以下の研究において、まず第一にどの法規を取上げるべきかという問題は、ローマ法のソキエタスと現代法の合名会社の本質的な対比を思い浮かべるならば、容易に明らかになる。

二つの概念の対置には、それによって二つの実際的な比較を行うことが出来るように、二つの概念間の境界をより詳細に解明することがまず必要である。

合名会社とローマ法のソキエタスとは一般には決して簡単に対比させることが出来ない。何故ならば合名会社はソキエタスに対してはまずはその特別な場合を意味するからである。それ故に合名会社とソキエタスは対比ではなく前者が後者のある一つの場合としてのみ比較され得るのであり、その特定の場合のソキエタスは今日の合名会社と同様の諸目的を達成しようとするのである。-こういうことを断るのは、ローマのソキエタスの概念の一つの特徴はまさに、様々に異なる現実の諸形態に対してそれぞれに異なる法規程を適用するのではなく、汎用的に適用出来るある概念上の法的なテンプレートを意味せんとするからである。

## やること
上の本文で「合名会社とローマ法のソキエタスとは」で始まる段落を、主な事実を残したまま箇条書きで短く書き直せ。

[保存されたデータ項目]
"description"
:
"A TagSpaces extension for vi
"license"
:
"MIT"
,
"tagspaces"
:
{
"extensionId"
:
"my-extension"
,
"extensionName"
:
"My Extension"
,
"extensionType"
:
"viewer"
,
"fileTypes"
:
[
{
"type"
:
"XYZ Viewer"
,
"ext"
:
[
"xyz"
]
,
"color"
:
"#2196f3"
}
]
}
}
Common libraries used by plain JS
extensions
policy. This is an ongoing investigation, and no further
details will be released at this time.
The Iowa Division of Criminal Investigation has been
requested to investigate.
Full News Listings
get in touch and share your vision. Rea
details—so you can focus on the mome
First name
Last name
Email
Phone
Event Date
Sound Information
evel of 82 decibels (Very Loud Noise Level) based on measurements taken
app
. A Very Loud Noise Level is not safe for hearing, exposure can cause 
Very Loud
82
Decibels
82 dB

...

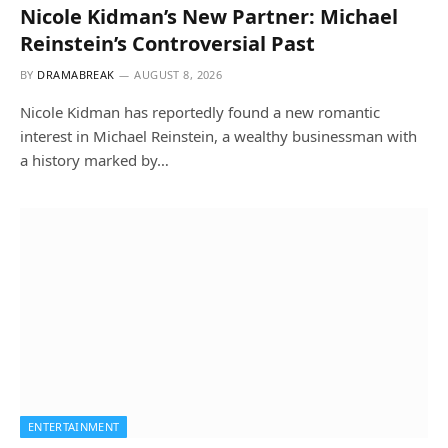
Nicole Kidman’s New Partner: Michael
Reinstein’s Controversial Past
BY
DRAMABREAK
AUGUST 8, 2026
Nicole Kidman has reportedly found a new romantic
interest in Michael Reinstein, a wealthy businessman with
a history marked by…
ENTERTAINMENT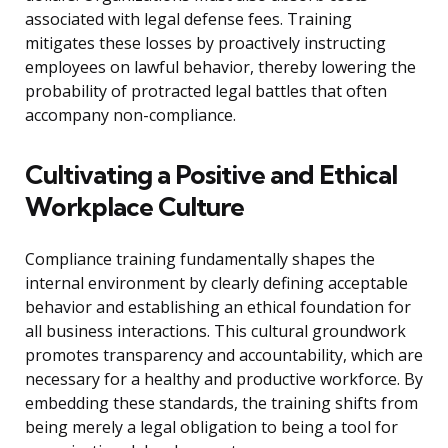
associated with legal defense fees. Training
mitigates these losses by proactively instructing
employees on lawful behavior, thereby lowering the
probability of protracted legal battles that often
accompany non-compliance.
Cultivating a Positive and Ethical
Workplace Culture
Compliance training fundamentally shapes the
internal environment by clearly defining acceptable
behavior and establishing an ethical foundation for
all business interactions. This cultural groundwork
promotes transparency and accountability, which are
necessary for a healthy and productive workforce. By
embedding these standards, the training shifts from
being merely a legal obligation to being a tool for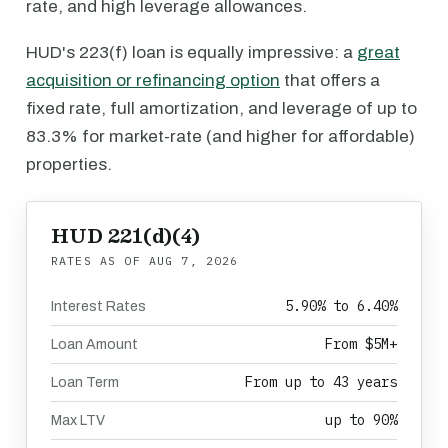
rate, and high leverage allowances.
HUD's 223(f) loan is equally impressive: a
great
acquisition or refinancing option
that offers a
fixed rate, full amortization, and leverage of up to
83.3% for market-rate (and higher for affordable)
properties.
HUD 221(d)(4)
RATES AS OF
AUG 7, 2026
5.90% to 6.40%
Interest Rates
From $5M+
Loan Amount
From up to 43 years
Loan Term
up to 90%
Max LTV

* * *

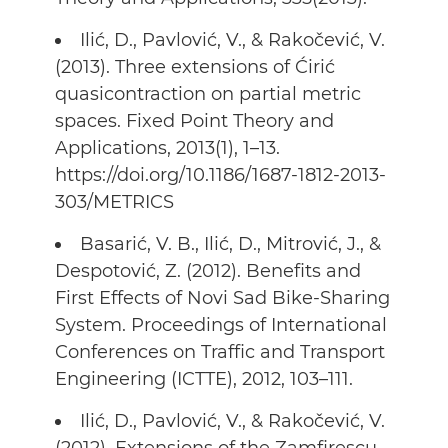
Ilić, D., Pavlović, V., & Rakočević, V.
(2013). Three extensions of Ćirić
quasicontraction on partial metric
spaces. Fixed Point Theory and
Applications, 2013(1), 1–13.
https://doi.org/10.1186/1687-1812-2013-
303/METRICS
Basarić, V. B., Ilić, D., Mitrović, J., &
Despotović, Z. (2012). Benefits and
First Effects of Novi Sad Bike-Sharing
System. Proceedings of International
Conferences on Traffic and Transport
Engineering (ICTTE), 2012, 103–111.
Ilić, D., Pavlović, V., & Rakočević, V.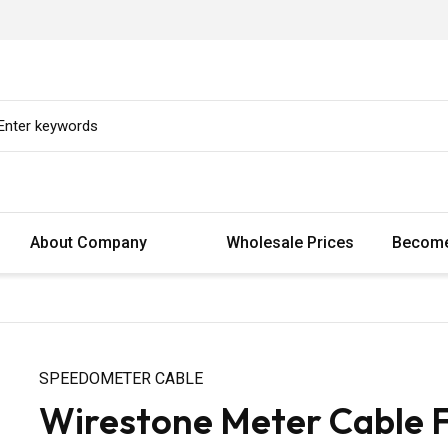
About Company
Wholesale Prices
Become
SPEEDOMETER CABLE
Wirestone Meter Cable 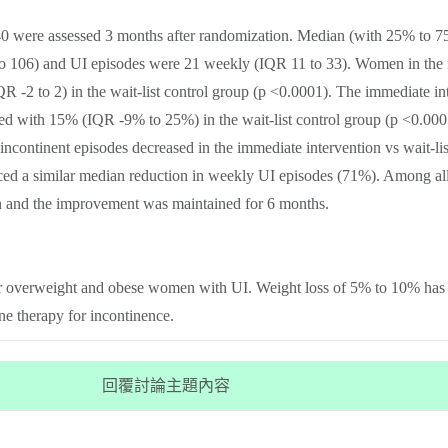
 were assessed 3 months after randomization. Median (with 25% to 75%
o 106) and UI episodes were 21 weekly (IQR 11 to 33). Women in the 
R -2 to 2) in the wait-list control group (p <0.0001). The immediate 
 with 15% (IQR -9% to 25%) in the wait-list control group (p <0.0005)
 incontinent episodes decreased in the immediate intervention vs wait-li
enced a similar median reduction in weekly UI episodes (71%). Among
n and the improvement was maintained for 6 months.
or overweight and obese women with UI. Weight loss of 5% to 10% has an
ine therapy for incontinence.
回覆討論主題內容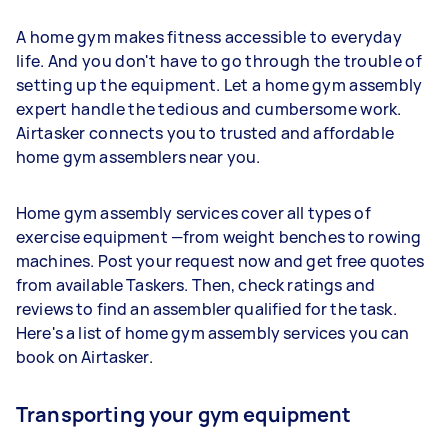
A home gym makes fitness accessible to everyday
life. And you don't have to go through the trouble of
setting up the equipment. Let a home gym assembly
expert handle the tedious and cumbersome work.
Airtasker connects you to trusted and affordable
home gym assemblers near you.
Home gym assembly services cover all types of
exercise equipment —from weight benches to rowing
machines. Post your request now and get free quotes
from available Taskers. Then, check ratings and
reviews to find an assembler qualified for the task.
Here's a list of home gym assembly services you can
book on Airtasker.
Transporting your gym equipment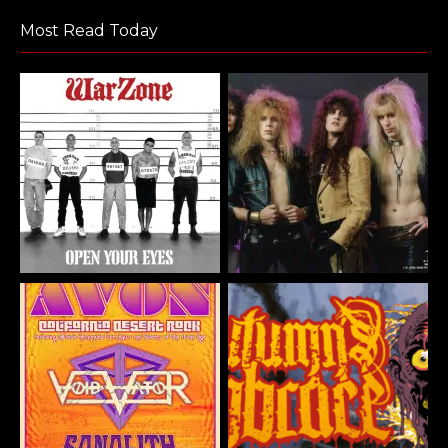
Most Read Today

## 出力結果
- 合名会社とローマ法のソキエタスは、一般には簡単に対比させることができない。
- 合名会社はソキエタスの特別な場合にあたる。そのため両者は対比ではなく、前者を後者の一つの場合としてのみ比較できる。
- その特定の場合のソキエタスは、今日の合名会社と同様の目的を達成しようとするものである。
- こう断るのは、ローマのソキエタスの概念には一つの特徴があるからである。それは、異なる現実の形態ごとに別々の法規程を適用せず、汎用的に適用できる概念上の法的なテンプレートを意味しようとする点である。